The Harvard Crimson: Its notorious history

Harvard University is arguably the premier institution of higher learning in the U.S. Seven U.S Presidents have been Harvard Alumni;  John Adams, John Quincy Adams, Rutherford B. Hayes, Theodore Roosevelt, Franklin D. Roosevelt,  John F. Kennedy (Business Editor of The Crimson), George W. Bush (M.B.A. ’75) and Barack Obama(J.D ’91) all boast  Harvard degrees.

I wonder if the parents who send their young ones to Harvard University (and shell out upwards of $40,000 a year in tuition) are aware of the history of its famous student publication, The Harvard Crimson?
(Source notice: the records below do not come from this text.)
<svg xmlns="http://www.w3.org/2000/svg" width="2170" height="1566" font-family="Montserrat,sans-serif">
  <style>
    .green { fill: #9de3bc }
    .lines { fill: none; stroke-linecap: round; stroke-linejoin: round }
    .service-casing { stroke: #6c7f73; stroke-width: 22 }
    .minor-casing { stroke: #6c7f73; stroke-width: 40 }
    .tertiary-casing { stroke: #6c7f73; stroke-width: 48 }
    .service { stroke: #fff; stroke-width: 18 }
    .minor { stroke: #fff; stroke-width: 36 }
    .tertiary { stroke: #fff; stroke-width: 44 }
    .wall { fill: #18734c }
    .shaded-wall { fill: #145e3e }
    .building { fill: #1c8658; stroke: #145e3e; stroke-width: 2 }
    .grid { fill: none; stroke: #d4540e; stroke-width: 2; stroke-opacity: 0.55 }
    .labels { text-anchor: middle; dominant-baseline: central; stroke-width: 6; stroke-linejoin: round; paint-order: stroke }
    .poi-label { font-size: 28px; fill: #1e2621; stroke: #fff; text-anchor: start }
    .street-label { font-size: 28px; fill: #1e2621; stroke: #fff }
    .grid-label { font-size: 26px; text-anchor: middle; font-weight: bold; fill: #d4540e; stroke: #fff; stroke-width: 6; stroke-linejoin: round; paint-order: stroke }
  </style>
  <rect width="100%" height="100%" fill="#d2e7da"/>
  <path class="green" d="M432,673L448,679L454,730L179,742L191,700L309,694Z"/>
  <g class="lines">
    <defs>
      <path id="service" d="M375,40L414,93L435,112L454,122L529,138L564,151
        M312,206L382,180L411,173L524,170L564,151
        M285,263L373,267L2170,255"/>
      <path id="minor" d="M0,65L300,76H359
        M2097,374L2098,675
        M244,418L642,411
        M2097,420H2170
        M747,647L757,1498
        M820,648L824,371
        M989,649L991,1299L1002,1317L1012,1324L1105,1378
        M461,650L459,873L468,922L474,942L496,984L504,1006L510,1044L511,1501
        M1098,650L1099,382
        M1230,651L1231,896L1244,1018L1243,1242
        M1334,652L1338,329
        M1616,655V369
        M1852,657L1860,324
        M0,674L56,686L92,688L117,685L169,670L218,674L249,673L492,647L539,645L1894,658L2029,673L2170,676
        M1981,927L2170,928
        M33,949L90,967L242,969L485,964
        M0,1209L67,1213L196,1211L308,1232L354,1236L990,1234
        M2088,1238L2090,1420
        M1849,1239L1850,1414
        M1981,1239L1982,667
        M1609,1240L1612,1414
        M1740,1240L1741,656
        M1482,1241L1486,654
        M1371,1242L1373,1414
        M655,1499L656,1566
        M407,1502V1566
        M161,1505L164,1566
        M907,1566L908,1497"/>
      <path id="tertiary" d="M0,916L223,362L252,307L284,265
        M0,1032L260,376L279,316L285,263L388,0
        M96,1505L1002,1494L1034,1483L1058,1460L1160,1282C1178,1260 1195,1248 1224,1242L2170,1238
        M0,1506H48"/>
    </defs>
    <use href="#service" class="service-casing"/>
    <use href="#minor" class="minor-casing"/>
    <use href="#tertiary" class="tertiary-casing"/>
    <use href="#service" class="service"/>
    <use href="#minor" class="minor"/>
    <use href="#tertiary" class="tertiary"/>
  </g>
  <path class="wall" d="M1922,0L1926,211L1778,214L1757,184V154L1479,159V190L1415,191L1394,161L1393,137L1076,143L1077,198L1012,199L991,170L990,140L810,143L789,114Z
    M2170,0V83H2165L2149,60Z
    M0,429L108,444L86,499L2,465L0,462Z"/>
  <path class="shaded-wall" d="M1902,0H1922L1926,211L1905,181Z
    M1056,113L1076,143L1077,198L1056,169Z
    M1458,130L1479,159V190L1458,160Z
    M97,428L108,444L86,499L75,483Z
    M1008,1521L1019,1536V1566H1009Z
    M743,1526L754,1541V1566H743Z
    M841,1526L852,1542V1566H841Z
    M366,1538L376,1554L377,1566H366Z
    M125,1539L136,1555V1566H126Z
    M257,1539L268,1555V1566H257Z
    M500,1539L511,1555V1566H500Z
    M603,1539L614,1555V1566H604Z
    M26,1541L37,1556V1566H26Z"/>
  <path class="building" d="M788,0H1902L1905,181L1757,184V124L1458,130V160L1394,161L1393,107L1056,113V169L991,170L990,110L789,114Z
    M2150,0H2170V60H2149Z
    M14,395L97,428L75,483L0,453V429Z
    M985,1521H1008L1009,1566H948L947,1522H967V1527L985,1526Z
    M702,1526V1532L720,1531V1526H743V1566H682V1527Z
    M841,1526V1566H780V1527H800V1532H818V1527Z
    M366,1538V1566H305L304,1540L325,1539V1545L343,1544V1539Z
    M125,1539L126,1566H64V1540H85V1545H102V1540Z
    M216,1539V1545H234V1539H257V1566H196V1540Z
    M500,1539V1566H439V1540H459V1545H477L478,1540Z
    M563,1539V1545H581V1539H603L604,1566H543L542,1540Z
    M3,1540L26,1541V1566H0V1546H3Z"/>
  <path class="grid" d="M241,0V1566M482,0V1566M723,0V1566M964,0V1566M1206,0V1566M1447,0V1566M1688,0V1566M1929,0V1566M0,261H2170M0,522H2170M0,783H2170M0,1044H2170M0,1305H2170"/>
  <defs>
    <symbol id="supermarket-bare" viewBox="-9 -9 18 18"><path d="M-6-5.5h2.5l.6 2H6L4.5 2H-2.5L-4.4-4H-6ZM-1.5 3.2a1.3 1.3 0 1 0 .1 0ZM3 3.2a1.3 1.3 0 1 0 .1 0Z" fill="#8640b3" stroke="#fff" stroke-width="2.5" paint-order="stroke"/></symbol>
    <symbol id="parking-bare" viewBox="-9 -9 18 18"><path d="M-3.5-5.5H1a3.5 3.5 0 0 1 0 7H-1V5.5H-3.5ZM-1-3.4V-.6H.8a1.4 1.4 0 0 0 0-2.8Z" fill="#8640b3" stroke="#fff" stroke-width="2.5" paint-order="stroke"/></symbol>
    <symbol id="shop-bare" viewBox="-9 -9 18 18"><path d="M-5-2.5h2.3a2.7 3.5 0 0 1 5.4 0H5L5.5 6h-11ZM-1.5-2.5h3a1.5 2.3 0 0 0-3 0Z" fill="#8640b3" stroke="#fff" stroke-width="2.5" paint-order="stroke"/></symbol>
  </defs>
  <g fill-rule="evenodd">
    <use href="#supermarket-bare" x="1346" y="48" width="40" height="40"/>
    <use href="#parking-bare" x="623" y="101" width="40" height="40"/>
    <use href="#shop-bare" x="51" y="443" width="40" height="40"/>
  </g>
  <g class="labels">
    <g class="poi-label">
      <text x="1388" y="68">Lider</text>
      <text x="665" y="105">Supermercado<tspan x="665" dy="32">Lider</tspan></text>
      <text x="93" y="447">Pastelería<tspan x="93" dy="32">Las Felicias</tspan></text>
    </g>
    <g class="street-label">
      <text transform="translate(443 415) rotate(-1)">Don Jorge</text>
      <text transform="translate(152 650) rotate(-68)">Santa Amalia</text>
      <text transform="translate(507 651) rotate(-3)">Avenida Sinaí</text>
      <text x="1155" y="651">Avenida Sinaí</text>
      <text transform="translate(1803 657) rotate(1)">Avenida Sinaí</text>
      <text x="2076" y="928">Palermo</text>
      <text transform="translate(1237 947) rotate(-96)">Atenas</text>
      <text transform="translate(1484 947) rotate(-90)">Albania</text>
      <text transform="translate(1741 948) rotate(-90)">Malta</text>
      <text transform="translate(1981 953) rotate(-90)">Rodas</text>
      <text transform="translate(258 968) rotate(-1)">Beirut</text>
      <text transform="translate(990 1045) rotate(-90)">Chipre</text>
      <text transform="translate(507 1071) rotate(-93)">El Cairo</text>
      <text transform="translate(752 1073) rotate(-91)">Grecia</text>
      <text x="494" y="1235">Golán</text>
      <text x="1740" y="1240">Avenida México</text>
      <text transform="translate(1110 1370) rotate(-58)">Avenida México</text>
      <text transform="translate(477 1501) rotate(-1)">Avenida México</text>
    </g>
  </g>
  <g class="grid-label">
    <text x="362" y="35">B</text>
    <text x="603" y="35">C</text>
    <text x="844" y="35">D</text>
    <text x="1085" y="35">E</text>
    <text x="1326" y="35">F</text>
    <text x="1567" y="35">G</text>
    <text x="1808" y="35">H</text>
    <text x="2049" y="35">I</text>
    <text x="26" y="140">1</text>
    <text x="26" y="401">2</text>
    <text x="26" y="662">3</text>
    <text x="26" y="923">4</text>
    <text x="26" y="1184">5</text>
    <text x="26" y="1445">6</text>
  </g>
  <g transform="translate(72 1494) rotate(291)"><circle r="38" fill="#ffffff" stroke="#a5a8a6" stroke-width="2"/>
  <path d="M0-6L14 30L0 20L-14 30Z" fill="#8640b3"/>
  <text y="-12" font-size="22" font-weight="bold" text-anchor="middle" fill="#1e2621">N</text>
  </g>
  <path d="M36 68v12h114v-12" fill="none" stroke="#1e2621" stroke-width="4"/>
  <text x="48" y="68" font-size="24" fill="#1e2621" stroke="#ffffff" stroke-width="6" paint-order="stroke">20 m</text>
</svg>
Do you suppose that these parents are familiar with the student newspaper’s historic support for fascist dictators and genocidal Marxist revolutionaries?

Here’s a largely forgotten story about The Crimson’s enthusiastic celebration of Nazi Germany at their 1934 Class Reunion.

“Ernst F. Sedgwick Hanfstaengl, known as “Putzi,” was a popular member of the Harvard Class of 1909. He was a large, jolly fellow who wrote a song in the Hasty Pudding show his senior year. His father was a Munich art dealer and his mother a blue-blooded Bostonian. Young Hanfstaengl returned to Germany in 1921.

“A year later, I ran into the man who has saved Germany and civilization — Adolf Hitler,” he wrote in his 25th anniversary report. After the failed Beer Hall Putsch of 1923, Hitler hid at Hanfstaengl’s villa outside Munich, and the two men collaborated on the Nazi marching song, “The German Storm.” Hanfstaengl became Hitler’s press secretary.

But the editors of the Crimson suggested that Harvard grant him an honorary degree as a representative “of a friendly country, which happens to be a great world power.” There were indeed no Jews, blacks, or women on the Crimson editorial board in those days.”

I suppose that some of this kind of enthusiasm for totalitarian regimes may be on display regarding their support for the murderous Khmer Rouge and their “social change.” Witness the rationalization on display in their response to reports that maybe “democratic socialism” isn’t all its cracked up to be.

There are reports that in the countryside all movement across provincial boundaries in prohibited and that in some provinces possession of the old Cambodian currency, the rien, is punishable by death. According to the New York Times, one high ranking official administering the province of Battambang recently said that “the law now is the law of the soldier, the law of the gun.”

These reports are sporadic and they can not reflect the complete truth about the situation in Cambodia. If they are true, these actions must be condemned. The new government of Cambodia may have to resort to strong measures against a few to gain democratic socialism for all Cambodians. And we support the United Front in the pursuit of its presently stated goals.

So see? Parents can stop worrying about their kids when they go off to college. The masters at Harvard are watching out for your kids while they’re away. See! They’re just keeping the tradition alive.

*FYI: the seal featured in this post is the original Harvard seal containing the first Harvard motto “Christos et Ecclessia” Christ and Church.